When we were planning our solstice celebration, I knew I wanted it to stand apart from Christmas. Just as I started planning, I discovered Human Light, a holiday celebrating "Humanists vision of a good future." The more I read and learned about it, the more I felt like it was the perfect fit for our family celebration. (Happy Human Light by the way....December 23rd is the official day to celebrate). My husband is working today, so we had our celebration on December 21st, but incorporated ideas from Human Light into our festivities.
It all began the afternoon of December 21st. The four of us jumped into the car and headed to downtown Spokane. Our first stop was "Santa Express". Kids can shop with volunteer elves and pick out gifts ranging from $0.50-$7.50 and the proceeds benefit Vanessa Behan Crisis Nursery. This was chosen for two reasons. First, it benefits a charity that we support. Second, it helped our kids get excited about giving to other people. Both of our kids were thrilled with what they were able to buy and wanted to open gifts that day...but we're going to wait for Christmas. We wanted the day to be about spending time together as a family and thinking of ways to give to others.
After we left Santa Express, we walked around downtown enjoying the decorations as well as each other’s company. We discussed and all agreed that our favorite Mexican restaurant would be our next stop. After dinner, we went home and had a little ceremony of sorts. I had some special candles on the counter and each of our kids was allowed to light one...for a 9 & 7 year old this was a very grown up thing to do. Upon lighting the candles, we read from Affirmations: Joyful And Creative Exuberance by Paul Kurtz. Here's a small sample of what we read:
"Humanists are committed to the application of reason and science to the understanding of the universe and to the solving of human problems."
"Express and affirmative attitude towards other and ourselves."
"Have the courage of your convictions, do not be afraid to express them."
After each statement, we discussed what it meant and whether we believed it to be true. In our house, our kids are free to disagree with us and we with them. If we disagreed about something, we talked about it and tried to understand each other’s point of view. Each year, we will choose a different reading to discuss. For my readers who are theists, in no way do I feel this book, or any book, should be followed explicitly without question. In fact, one of the values I treasure is critical thinking...Question Everything! The point here was to help our kids understand what my husband and I do believe and the reasons we believe those things.
Following our discussion, we each chose a charity or cause we wanted to support in addition to the regular charities we support. Our choices this year were:
Second Harvest Food Bank
Boston Terrier Rescue of Western Washington
Washington Trails Association
Foundation Beyond Belief
(If our kids didn't know the specific name of a charity, we asked them what causes they wanted to help.
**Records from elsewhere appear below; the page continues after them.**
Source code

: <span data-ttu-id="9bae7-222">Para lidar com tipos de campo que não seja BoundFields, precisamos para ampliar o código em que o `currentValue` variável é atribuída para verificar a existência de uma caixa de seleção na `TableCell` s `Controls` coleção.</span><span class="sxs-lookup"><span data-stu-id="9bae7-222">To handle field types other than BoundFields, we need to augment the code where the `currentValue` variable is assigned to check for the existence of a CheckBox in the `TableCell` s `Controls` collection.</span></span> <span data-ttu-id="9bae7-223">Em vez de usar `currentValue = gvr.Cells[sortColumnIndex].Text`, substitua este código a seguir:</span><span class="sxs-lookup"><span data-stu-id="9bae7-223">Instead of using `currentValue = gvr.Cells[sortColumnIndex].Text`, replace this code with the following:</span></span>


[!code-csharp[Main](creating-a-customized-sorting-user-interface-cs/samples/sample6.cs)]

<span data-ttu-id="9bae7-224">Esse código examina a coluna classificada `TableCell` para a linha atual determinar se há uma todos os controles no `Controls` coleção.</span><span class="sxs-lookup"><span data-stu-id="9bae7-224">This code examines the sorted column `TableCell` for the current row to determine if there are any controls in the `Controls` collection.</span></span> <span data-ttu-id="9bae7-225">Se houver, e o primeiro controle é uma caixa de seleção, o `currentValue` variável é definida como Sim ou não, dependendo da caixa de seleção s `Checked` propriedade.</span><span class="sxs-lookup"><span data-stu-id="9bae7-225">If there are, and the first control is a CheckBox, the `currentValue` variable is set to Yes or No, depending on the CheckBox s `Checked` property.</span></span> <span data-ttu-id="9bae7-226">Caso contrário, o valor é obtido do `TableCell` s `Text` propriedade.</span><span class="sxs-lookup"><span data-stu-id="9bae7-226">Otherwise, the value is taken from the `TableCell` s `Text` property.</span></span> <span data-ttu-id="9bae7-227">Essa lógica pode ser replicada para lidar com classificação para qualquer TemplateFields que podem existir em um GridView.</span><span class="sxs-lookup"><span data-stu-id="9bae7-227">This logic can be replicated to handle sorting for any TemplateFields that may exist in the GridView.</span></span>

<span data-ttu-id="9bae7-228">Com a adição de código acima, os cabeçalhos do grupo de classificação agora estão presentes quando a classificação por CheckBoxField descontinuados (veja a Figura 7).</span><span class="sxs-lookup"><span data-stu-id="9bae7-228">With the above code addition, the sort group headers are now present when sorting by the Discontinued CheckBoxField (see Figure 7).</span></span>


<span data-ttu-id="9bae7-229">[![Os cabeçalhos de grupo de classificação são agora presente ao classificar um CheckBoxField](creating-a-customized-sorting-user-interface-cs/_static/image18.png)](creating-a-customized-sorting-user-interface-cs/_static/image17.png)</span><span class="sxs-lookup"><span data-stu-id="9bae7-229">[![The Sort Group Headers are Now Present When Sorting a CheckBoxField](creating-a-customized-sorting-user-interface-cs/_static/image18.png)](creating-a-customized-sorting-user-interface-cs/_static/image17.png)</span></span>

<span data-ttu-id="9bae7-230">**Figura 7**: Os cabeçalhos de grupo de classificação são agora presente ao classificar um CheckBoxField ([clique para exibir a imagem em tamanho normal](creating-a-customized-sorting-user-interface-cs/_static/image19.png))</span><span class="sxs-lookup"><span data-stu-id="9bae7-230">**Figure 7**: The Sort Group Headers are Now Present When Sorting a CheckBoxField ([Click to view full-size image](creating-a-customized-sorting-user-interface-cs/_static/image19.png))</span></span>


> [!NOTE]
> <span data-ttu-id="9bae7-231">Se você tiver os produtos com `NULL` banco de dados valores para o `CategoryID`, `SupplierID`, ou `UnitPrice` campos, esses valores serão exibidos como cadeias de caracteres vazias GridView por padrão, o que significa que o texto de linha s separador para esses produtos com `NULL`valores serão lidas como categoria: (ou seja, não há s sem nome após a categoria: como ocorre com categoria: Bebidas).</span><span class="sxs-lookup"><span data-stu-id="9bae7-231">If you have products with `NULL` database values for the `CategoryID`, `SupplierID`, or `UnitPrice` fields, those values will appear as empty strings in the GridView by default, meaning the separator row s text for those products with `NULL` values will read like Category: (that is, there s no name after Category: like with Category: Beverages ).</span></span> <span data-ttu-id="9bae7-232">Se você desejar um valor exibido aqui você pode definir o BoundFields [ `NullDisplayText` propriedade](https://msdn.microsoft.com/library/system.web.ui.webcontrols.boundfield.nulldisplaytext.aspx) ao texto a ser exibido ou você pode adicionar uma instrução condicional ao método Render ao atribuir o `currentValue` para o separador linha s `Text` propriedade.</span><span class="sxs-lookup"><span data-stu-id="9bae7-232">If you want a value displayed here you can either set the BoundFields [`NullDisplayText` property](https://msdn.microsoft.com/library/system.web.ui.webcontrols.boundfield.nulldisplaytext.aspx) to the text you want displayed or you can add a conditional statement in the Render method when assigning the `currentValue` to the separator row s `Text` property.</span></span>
Then, we searched for charities that support that cause. Charity Navigator is a great resource when looking for responsible charities.)
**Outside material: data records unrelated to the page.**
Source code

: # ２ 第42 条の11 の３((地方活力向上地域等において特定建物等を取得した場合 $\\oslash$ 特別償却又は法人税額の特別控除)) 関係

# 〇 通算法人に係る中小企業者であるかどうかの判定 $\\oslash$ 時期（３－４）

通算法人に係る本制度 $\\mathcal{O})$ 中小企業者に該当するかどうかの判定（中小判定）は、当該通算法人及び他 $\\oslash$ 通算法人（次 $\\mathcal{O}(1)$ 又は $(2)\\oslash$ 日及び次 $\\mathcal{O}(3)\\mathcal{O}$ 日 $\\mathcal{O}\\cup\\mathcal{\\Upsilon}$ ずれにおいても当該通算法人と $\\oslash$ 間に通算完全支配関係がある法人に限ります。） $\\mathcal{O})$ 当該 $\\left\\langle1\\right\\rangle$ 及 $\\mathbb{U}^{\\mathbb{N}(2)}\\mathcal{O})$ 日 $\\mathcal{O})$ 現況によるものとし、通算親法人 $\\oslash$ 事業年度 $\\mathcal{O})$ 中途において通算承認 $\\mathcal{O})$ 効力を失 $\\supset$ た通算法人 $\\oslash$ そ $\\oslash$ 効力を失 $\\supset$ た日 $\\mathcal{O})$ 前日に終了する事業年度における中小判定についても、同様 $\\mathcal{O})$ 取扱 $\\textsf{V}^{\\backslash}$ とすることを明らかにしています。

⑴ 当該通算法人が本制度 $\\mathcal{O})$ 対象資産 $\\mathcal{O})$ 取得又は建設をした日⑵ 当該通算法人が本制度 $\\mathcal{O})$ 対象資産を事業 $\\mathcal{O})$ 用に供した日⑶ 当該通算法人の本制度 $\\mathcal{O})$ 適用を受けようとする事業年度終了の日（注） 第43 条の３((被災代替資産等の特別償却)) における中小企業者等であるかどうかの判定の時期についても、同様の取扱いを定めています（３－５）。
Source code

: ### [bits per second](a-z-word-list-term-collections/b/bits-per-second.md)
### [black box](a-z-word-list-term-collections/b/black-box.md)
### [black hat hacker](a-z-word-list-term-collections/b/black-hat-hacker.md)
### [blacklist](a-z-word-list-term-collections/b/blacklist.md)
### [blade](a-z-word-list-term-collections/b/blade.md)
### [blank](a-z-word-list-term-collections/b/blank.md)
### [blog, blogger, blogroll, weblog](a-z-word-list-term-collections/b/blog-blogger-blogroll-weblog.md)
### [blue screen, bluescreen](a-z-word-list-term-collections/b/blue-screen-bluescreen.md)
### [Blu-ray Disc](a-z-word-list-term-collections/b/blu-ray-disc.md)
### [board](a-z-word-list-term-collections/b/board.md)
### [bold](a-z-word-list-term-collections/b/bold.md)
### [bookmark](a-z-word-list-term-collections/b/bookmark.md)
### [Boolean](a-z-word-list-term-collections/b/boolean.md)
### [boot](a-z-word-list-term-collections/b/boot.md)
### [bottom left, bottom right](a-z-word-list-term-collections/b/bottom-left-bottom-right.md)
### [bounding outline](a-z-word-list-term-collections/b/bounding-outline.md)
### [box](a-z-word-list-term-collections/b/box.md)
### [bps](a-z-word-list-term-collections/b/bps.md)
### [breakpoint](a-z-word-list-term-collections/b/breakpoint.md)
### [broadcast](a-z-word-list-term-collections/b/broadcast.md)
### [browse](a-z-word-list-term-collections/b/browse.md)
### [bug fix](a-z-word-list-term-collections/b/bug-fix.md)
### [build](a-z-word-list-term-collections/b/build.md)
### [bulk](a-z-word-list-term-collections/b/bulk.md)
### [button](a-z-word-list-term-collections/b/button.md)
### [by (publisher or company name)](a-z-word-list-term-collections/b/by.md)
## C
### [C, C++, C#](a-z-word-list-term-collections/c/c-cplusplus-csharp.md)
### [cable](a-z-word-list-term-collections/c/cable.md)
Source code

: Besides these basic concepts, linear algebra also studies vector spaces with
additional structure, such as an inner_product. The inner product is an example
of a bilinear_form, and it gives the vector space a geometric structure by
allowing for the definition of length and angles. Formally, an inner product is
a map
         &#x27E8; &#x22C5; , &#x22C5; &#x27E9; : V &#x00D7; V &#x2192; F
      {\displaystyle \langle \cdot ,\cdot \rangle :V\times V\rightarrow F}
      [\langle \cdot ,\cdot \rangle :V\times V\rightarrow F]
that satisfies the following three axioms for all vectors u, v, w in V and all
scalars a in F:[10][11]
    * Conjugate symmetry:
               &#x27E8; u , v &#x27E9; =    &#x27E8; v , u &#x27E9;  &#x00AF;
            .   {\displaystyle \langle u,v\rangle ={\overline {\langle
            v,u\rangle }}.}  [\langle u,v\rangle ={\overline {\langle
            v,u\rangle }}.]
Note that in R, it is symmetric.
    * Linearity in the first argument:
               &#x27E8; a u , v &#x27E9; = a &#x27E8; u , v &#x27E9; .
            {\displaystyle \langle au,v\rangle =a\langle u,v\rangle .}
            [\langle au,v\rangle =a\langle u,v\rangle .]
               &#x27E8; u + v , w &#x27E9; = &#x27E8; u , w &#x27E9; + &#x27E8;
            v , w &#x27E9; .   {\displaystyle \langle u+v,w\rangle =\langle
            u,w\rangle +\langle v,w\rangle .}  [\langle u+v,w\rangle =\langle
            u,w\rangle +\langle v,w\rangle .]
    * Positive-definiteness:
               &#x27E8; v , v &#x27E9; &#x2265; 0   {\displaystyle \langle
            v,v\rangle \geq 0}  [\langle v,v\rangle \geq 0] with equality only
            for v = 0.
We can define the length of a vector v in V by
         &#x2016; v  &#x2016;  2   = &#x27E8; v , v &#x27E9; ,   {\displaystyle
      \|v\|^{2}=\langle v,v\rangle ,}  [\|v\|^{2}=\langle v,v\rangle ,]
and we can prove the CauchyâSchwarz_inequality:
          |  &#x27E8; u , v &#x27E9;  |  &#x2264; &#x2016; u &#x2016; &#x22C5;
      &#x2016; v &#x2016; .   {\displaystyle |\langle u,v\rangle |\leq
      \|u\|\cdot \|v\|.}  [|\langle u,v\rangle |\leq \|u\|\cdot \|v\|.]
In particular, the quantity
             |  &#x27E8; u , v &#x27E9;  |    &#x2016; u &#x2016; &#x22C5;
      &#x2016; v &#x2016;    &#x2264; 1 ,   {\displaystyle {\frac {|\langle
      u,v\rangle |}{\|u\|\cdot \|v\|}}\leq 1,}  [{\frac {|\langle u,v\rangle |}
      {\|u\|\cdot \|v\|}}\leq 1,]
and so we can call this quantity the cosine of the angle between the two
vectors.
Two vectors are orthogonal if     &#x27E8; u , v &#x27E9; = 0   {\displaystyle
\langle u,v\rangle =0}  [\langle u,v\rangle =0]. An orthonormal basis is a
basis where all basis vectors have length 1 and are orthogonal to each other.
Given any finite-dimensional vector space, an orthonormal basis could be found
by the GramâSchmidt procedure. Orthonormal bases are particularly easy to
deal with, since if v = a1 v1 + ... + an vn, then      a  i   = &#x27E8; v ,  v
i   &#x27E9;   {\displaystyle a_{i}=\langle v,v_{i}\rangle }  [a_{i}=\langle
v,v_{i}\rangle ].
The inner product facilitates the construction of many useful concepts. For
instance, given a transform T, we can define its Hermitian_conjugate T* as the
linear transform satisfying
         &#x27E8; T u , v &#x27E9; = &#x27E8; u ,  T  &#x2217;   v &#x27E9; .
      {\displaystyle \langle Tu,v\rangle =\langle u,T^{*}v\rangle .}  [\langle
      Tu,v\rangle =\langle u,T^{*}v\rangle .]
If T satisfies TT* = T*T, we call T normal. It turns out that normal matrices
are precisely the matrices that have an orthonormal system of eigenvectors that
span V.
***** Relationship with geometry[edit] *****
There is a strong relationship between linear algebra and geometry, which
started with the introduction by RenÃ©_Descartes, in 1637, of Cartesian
Then, it was time to decorate the solstice tree! I had wanted to get a living tree that we could decorate each year, but I have never had luck with indoor trees. So, we decided to get a small artificial tree that will be our solstice tree every year. This tree was to be decorated differently than our Christmas tree, though. I placed a piece of cardstock in front of each family member along with crayons, glue and glitter. We were going to make our own ornaments representing what we believe! I think we came up with some pretty creative ideas.
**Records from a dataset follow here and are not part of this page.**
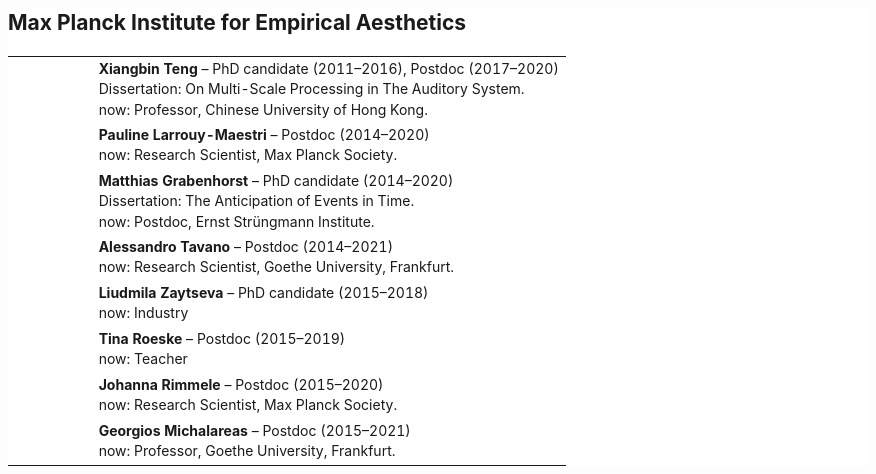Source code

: 
</table>


## Max Planck Institute for Empirical Aesthetics

<table>

<tr>
  <td style='width:15%'>
  </td>
  <td> <b>Xiangbin Teng</b> – PhD candidate (2011–2016), Postdoc (2017–2020) <br>
  Dissertation: On Multi-Scale Processing in The Auditory System.<br>
  now: Professor, Chinese University of Hong Kong.<br>
    </td>
</tr>
<tr>
  <td style='width:15%'>
  </td>
  <td> <b>Pauline Larrouy-Maestri</b> – Postdoc (2014–2020) <br>
  now: Research Scientist, Max Planck Society.<br>
    </td>
</tr>
<tr>
  <td style='width:15%'>
  </td>
  <td> <b>Matthias Grabenhorst</b> – PhD candidate (2014–2020) <br>
  Dissertation: The Anticipation of Events in Time.<br>
  now: Postdoc, Ernst Strüngmann Institute.<br>
    </td>
</tr>
<tr>
  <td style='width:15%'>
  </td>
  <td> <b>Alessandro Tavano</b> – Postdoc (2014–2021) <br>
  now: Research Scientist, Goethe University, Frankfurt.<br>
    </td>
</tr>
<tr>
  <td style='width:15%'>
  </td>
  <td> <b>Liudmila Zaytseva</b> – PhD candidate (2015–2018) <br>
  now: Industry<br>
    </td>
</tr>
<tr>
  <td style='width:15%'>
  </td>
  <td> <b>Tina Roeske</b> – Postdoc (2015–2019) <br>
  now: Teacher<br>
    </td>
</tr>
<tr>
  <td style='width:15%'>
  </td>
  <td> <b>Johanna Rimmele</b> – Postdoc (2015–2020) <br>
  now: Research Scientist, Max Planck Society.<br>
    </td>
</tr>
<tr>
  <td style='width:15%'>
  </td>
  <td> <b>Georgios Michalareas</b> – Postdoc (2015–2021) <br>
  now: Professor, Goethe University, Frankfurt.<br>
    </td>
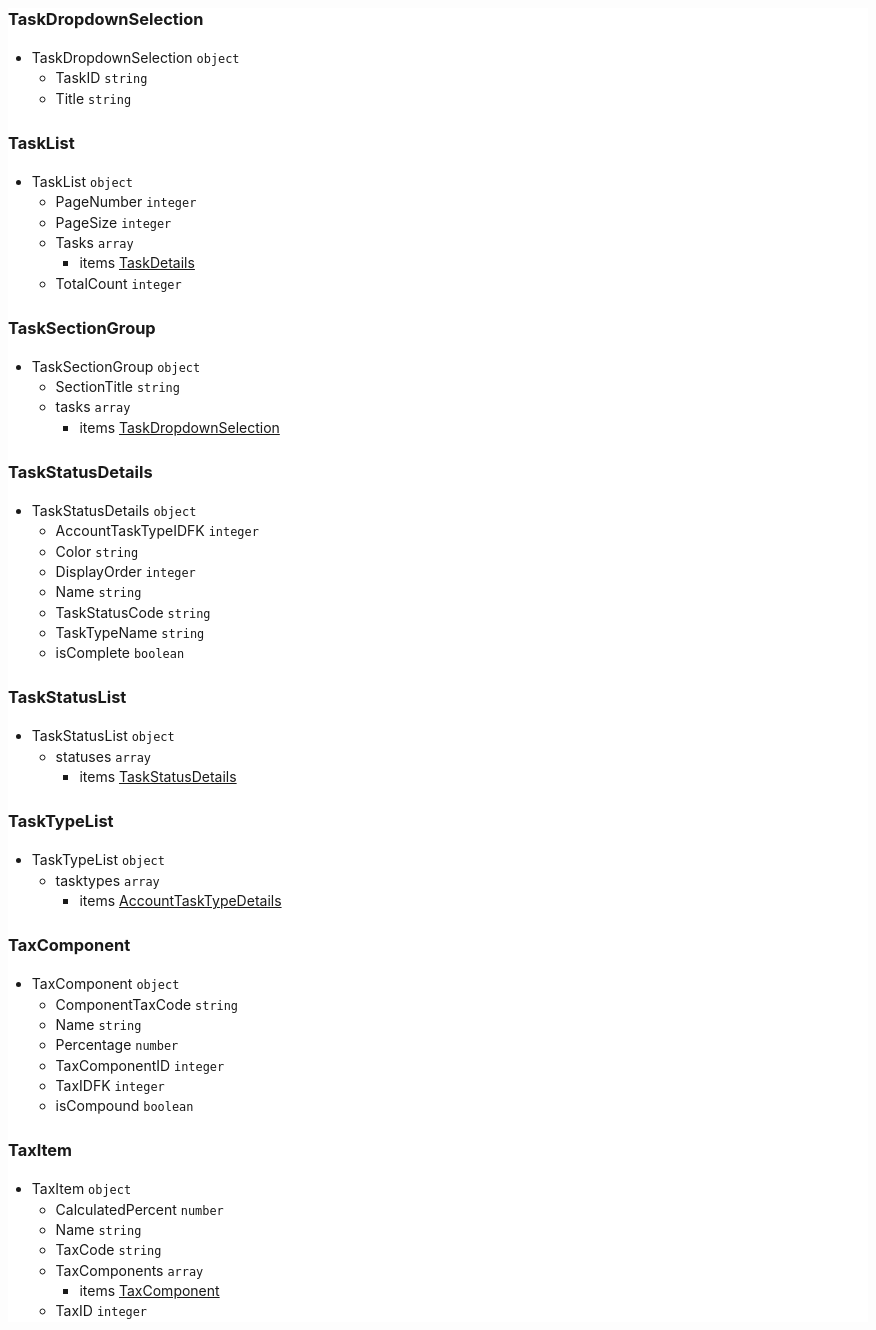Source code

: ### TaskDropdownSelection
* TaskDropdownSelection `object`
  * TaskID `string`
  * Title `string`

### TaskList
* TaskList `object`
  * PageNumber `integer`
  * PageSize `integer`
  * Tasks `array`
    * items [TaskDetails](#taskdetails)
  * TotalCount `integer`

### TaskSectionGroup
* TaskSectionGroup `object`
  * SectionTitle `string`
  * tasks `array`
    * items [TaskDropdownSelection](#taskdropdownselection)

### TaskStatusDetails
* TaskStatusDetails `object`
  * AccountTaskTypeIDFK `integer`
  * Color `string`
  * DisplayOrder `integer`
  * Name `string`
  * TaskStatusCode `string`
  * TaskTypeName `string`
  * isComplete `boolean`

### TaskStatusList
* TaskStatusList `object`
  * statuses `array`
    * items [TaskStatusDetails](#taskstatusdetails)

### TaskTypeList
* TaskTypeList `object`
  * tasktypes `array`
    * items [AccountTaskTypeDetails](#accounttasktypedetails)

### TaxComponent
* TaxComponent `object`
  * ComponentTaxCode `string`
  * Name `string`
  * Percentage `number`
  * TaxComponentID `integer`
  * TaxIDFK `integer`
  * isCompound `boolean`

### TaxItem
* TaxItem `object`
  * CalculatedPercent `number`
  * Name `string`
  * TaxCode `string`
  * TaxComponents `array`
    * items [TaxComponent](#taxcomponent)
  * TaxID `integer`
A drawing of earth with the words "Stop Global Warming" written on it.
A drawing of a worm that represented composting.
A drawing of a battery with the words "Conserve Energy" written on it.
A drawing of a peace symbol.
A drawing of a light bulb with "New Ideas" written on it.
A drawing of a question mark with the words "Question Everything" on it.
A drawing of an acorn with "Think for yourself" written on it.
I could go on, but I won't. I was so proud of the creative ideas we all came up with and our kids were delighted with their ornaments. After the season is over, I plan on saving our ornaments and making a scrapbook page with them. Each year, we'll look at our past ornaments after we finish decorating our solstice tree. It will be fun to see how they change from year to year.
Now that the ornaments were completed, it was time to place them on the tree. Once each ornament found its special spot, we turned on the lights and sang, "Here Comes the Sun" by the Beatles. Our kids LOVED this...my son started playing air guitar and my daughter had an imaginary microphone :) They insisted that we take picture of them singing in front of the solstice tree.
The closing of our afternoon of festivities consisted of watching the newest episode of Mythbusters together while drinking hot cocoa. As we were tucking our kids into bed that night, both of them expressed their enjoyment with our celebration. They can't wait for next year’s solstice celebration!